The Schwedt and Leuna refineries each process up to twelve million tons of crude oil per year from the Druzhba pipeline. In Berlin and Brandenburg, nine out of ten cars run on Schwedt fuel. Leuna supplies around 1,300 petrol stations in Saxony-Anhalt, Saxony and Thuringia.

If Druzhba dried up, a conversion would be necessary, as IfW expert Mahlkow explains. “East German refineries are calibrated specifically for oil from certain fields in Siberia. Converting them would definitely involve investments.” Additional costs could affect consumers. Also, the conversion would take time. Meanwhile, heating fuel and materials would have to be transported long distances from other refineries, another cost factor.

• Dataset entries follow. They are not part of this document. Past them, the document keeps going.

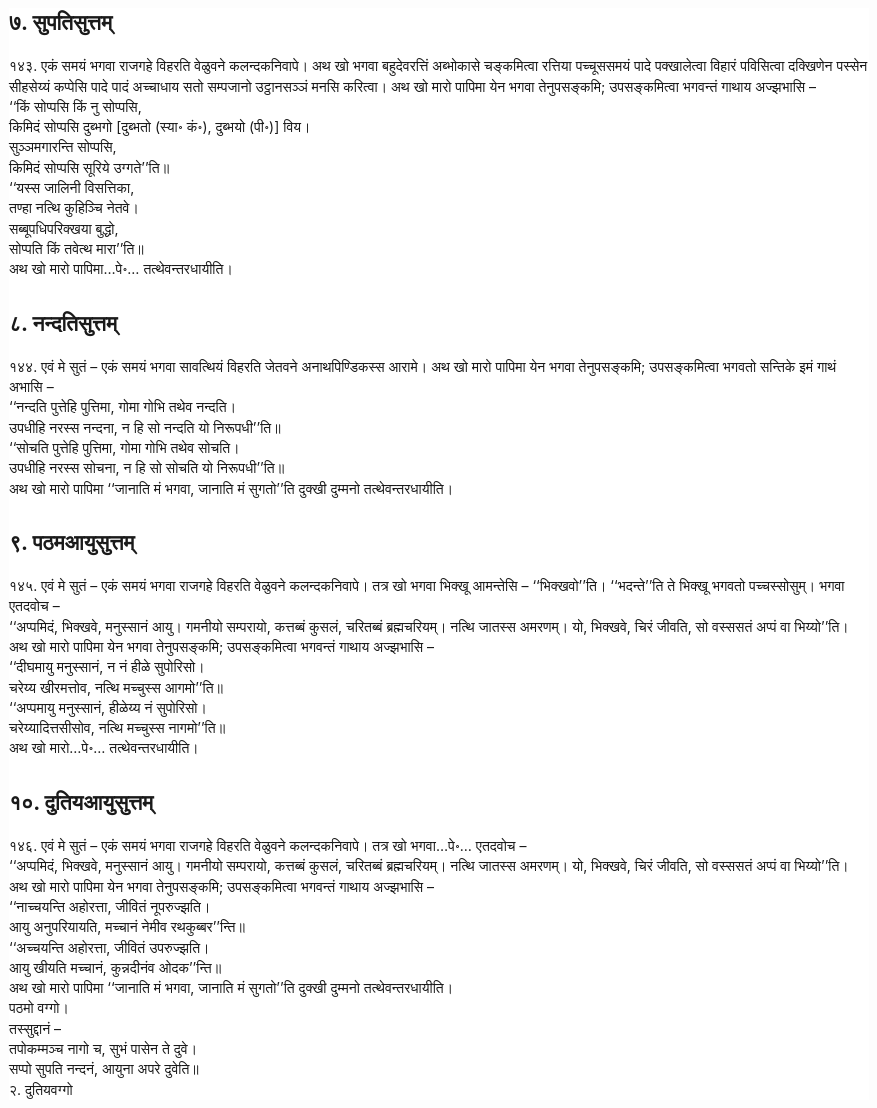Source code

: 
## ७. सुपतिसुत्तम्

१४३. एकं समयं भगवा राजगहे विहरति वेळुवने कलन्दकनिवापे। अथ खो भगवा बहुदेवरत्तिं अब्भोकासे चङ्कमित्वा रत्तिया पच्चूससमयं पादे पक्खालेत्वा विहारं पविसित्वा दक्खिणेन पस्सेन सीहसेय्यं कप्पेसि पादे पादं अच्चाधाय सतो सम्पजानो उट्ठानसञ्ञं मनसि करित्वा। अथ खो मारो पापिमा येन भगवा तेनुपसङ्कमि; उपसङ्कमित्वा भगवन्तं गाथाय अज्झभासि –  
‘‘किं सोप्पसि किं नु सोप्पसि,  
किमिदं सोप्पसि दुब्भगो [दुब्भतो (स्या॰ कं॰), दुब्भयो (पी॰)] विय।  
सुञ्ञमगारन्ति सोप्पसि,  
किमिदं सोप्पसि सूरिये उग्गते’’ति॥  
‘‘यस्स जालिनी विसत्तिका,  
तण्हा नत्थि कुहिञ्चि नेतवे।  
सब्बूपधिपरिक्खया बुद्धो,  
सोप्पति किं तवेत्थ मारा’’ति॥  
अथ खो मारो पापिमा…पे॰… तत्थेवन्तरधायीति।  


## ८. नन्दतिसुत्तम्

१४४. एवं मे सुतं – एकं समयं भगवा सावत्थियं विहरति जेतवने अनाथपिण्डिकस्स आरामे। अथ खो मारो पापिमा येन भगवा तेनुपसङ्कमि; उपसङ्कमित्वा भगवतो सन्तिके इमं गाथं अभासि –  
‘‘नन्दति पुत्तेहि पुत्तिमा, गोमा गोभि तथेव नन्दति।  
उपधीहि नरस्स नन्दना, न हि सो नन्दति यो निरूपधी’’ति॥  
‘‘सोचति पुत्तेहि पुत्तिमा, गोमा गोभि तथेव सोचति।  
उपधीहि नरस्स सोचना, न हि सो सोचति यो निरूपधी’’ति॥  
अथ खो मारो पापिमा ‘‘जानाति मं भगवा, जानाति मं सुगतो’’ति दुक्खी दुम्मनो तत्थेवन्तरधायीति।  


## ९. पठमआयुसुत्तम्

१४५. एवं मे सुतं – एकं समयं भगवा राजगहे विहरति वेळुवने कलन्दकनिवापे। तत्र खो भगवा भिक्खू आमन्तेसि – ‘‘भिक्खवो’’ति। ‘‘भदन्ते’’ति ते भिक्खू भगवतो पच्चस्सोसुम्। भगवा एतदवोच –  
‘‘अप्पमिदं, भिक्खवे, मनुस्सानं आयु। गमनीयो सम्परायो, कत्तब्बं कुसलं, चरितब्बं ब्रह्मचरियम्। नत्थि जातस्स अमरणम्। यो, भिक्खवे, चिरं जीवति, सो वस्ससतं अप्पं वा भिय्यो’’ति।  
अथ खो मारो पापिमा येन भगवा तेनुपसङ्कमि; उपसङ्कमित्वा भगवन्तं गाथाय अज्झभासि –  
‘‘दीघमायु मनुस्सानं, न नं हीळे सुपोरिसो।  
चरेय्य खीरमत्तोव, नत्थि मच्चुस्स आगमो’’ति॥  
‘‘अप्पमायु मनुस्सानं, हीळेय्य नं सुपोरिसो।  
चरेय्यादित्तसीसोव, नत्थि मच्चुस्स नागमो’’ति॥  
अथ खो मारो…पे॰… तत्थेवन्तरधायीति।  


## १०. दुतियआयुसुत्तम्

१४६. एवं मे सुतं – एकं समयं भगवा राजगहे विहरति वेळुवने कलन्दकनिवापे। तत्र खो भगवा…पे॰… एतदवोच –  
‘‘अप्पमिदं, भिक्खवे, मनुस्सानं आयु। गमनीयो सम्परायो, कत्तब्बं कुसलं, चरितब्बं ब्रह्मचरियम्। नत्थि जातस्स अमरणम्। यो, भिक्खवे, चिरं जीवति, सो वस्ससतं अप्पं वा भिय्यो’’ति।  
अथ खो मारो पापिमा येन भगवा तेनुपसङ्कमि; उपसङ्कमित्वा भगवन्तं गाथाय अज्झभासि –  
‘‘नाच्चयन्ति अहोरत्ता, जीवितं नूपरुज्झति।  
आयु अनुपरियायति, मच्चानं नेमीव रथकुब्बर’’न्ति॥  
‘‘अच्चयन्ति अहोरत्ता, जीवितं उपरुज्झति।  
आयु खीयति मच्चानं, कुन्नदीनंव ओदक’’न्ति॥  
अथ खो मारो पापिमा ‘‘जानाति मं भगवा, जानाति मं सुगतो’’ति दुक्खी दुम्मनो तत्थेवन्तरधायीति।  
पठमो वग्गो।  
तस्सुद्दानं –  
तपोकम्मञ्च नागो च, सुभं पासेन ते दुवे।  
सप्पो सुपति नन्दनं, आयुना अपरे दुवेति॥  
२. दुतियवग्गो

In that case, prices at the pump in East Germany could be a bit higher than elsewhere in Germany, Mahlkow expects.

Ifo specialist Ragnitz also sees difficulties in converting crude oil delivery to sea routes. “There won’t be as many tankers to deliver in sufficient quantities,” he says. “And you can’t build a new pipeline overnight.”

What did Total decide?

However, Total has already set the course for the Leuna refinery with its around 660 employees in this direction: the French group announced this week that it no longer wants to buy Russian oil at the end of this year. In future, they will depend on oil from “international markets”, which will come through the Baltic Sea ports of Rostock and Gdansk and be fed into pipelines.

However, a 100 percent replacement will not be possible, hopes Christof Günther, Managing Director of Infraleuna, which operates the infrastructure at the Leuna chemical site. He asked for support from the federal government to supply the site and other chemical companies in East Germany.

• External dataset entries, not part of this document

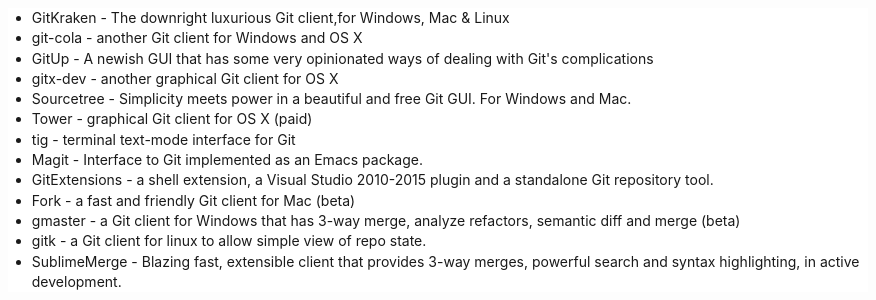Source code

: -   GitKraken - The downright luxurious Git client,for Windows, Mac & Linux
-   git-cola - another Git client for Windows and OS X
-   GitUp - A newish GUI that has some very opinionated ways of dealing with Git's complications
-   gitx-dev - another graphical Git client for OS X
-   Sourcetree - Simplicity meets power in a beautiful and free Git GUI. For Windows and Mac.
-   Tower - graphical Git client for OS X (paid)
-   tig - terminal text-mode interface for Git
-   Magit - Interface to Git implemented as an Emacs package.
-   GitExtensions - a shell extension, a Visual Studio 2010-2015 plugin and a standalone Git repository tool.
-   Fork - a fast and friendly Git client for Mac (beta)
-   gmaster - a Git client for Windows that has 3-way merge, analyze refactors, semantic diff and merge (beta)
-   gitk - a Git client for linux to allow simple view of repo state.
-   SublimeMerge - Blazing fast, extensible client that provides 3-way merges, powerful search and syntax highlighting, in active development.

Is something similar expected at Schwedt?

The Russian owner of the PCK refinery is unlikely to voluntarily abandon supplies through the Druzhba pipeline. The uncertainty is still great. In the Schwedt city administration, the phone is no longer silent, says a spokeswoman. Schwedt, which now has around 30,000 inhabitants, was only created in the 1960s when the oil processing plant was built. Many have questions about the future of the refinery with more than 1,100 employees. Providers added.

Are jobs at stake?

IfW expert Mahlkow is quite sure: “A lot of capital is tied up in refineries, which will definitely be able to adapt to new suppliers. I don’t see any danger to jobs in the medium term.” In the short term, you may need help, such as short-term job benefits during the switch. However, the consequences of higher prices for this and other sectors are difficult to assess, even for experts. At the Leuna chemical plant alone there are 100 companies with 12,000 employees. According to Brandenburg’s Economics Minister Jörg Steinbach, if the refineries really had to go offline at some point, they would a clear order of priority is applied: first the population is supplied and second the economy.